I was surprised at how positive an experience my redeployment was, even though the risk of viral exposure was there. Every day there were nuggets of life that were so different from what I would normally experience, that it became a real joy to start looking for these shareable snippets, and to match them to some of the images I have been capturing. When my kids started rushing down to greet me at the end of my day to hear the stories I had to share with them, I knew I was experiencing something really special.

When the Toronto Star found my posts after a retired colleague had forwarded them to Jack Lakey as part of his regular "Fixer" column, my posts gained a little more traction. Following the publishing of Jack's interview, Andy Slavitt (ex-head acting manager of the US Centers for Medicare and Medicaid Services) re-tweeted the article about me, and I started receiving interest in my experiences more internationally.

By the way, Andy said I was a credit to my mother. Who can argue with one of the former heads of Obamacare?

Unfortunately, due to privacy concerns and photo release requirements we are working through, some of the stunning images I have taken can't be shared... yet. But we are exploring some options through the executive team at the home, and through some other partner divisions to put something together, so stay tuned.


What do you like best about your new role, and what will you miss about it when you return to IT?

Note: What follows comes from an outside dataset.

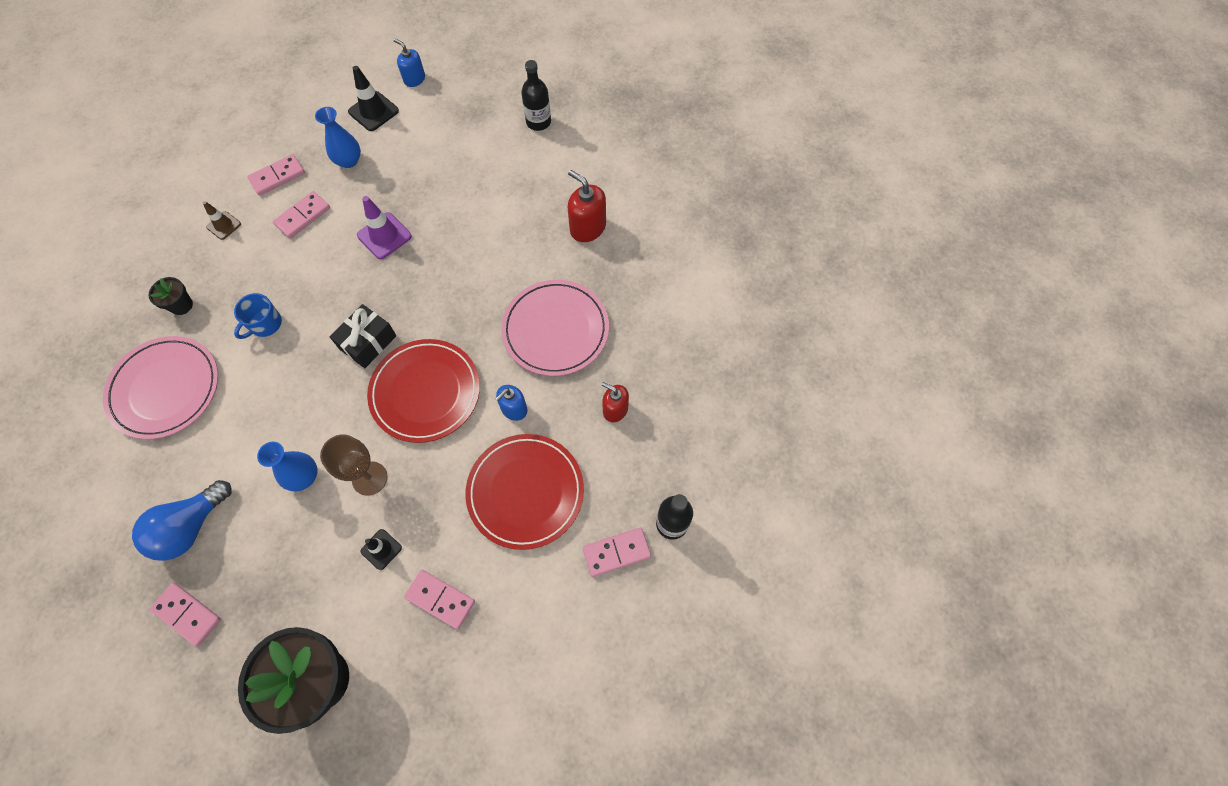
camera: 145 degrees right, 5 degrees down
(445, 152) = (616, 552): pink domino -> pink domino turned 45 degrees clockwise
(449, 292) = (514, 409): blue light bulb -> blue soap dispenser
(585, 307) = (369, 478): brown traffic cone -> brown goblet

I am really inspired by the team I am working with—my co-redeployees Jane French from Toronto Museums, Laurie Belzak from Economic Development, and Amy Condon from Courts Services have been super, and bring such an interesting and diverse set of experiences to this pandemic response, making the days fly by quickly. We have all maintained a resident-centric approach to our redeployed experience, in spite of the work and environment being well out of our comfort zone of usual professional experience.

"I am seeing inside a world that, due to infection control procedures, not even family can witness first-hand"

The management team starting with Bahar Karimi, the Facility Administrator, has been amazing... Resident-focused, inspirational to staff, and firecrackers for enforcement of professional nursing practices and infection prevention and control.

What I am really enjoying now is the opportunity to experience a privileged view on life, and one that may very well be mine in a few years. I am seeing inside a world that, due to infection control procedures, not even family can witness first-hand.

Knowing that I can see these things and capture them in a variety of mediums, like images combined with narrative that can be shared with others, is a real privilege and something so deeply personal, that it will be near impossible to recreate the same emotional intensity in my regular day job as a technology-based project manager.


As a front-line worker, what advice can you provide to others about dealing with the virus, both physically and emotionally?

Take care of yourself. Wash your hands. Do what you can to protect others.

You don't have to be symptomatic to be a carrier, and a little bit of discipline can help protect a fragile, vulnerable population.

"Look out for the people around you. Did I say wash your hands already?"


Build a community of support around you where you can. This can start with simply saying “hi” to people, and not being a jerk in a long lineup at the grocery store.

If three months of restricted movement and self-imposed quarantine have shown anything, it is the importance of maintaining positive connections with the people around you, whenever and however you can.

Anything else you would like to share?

Cough and sneeze in your sleeves. Pay it forward and look out for the people around you. Did I say wash your hands already?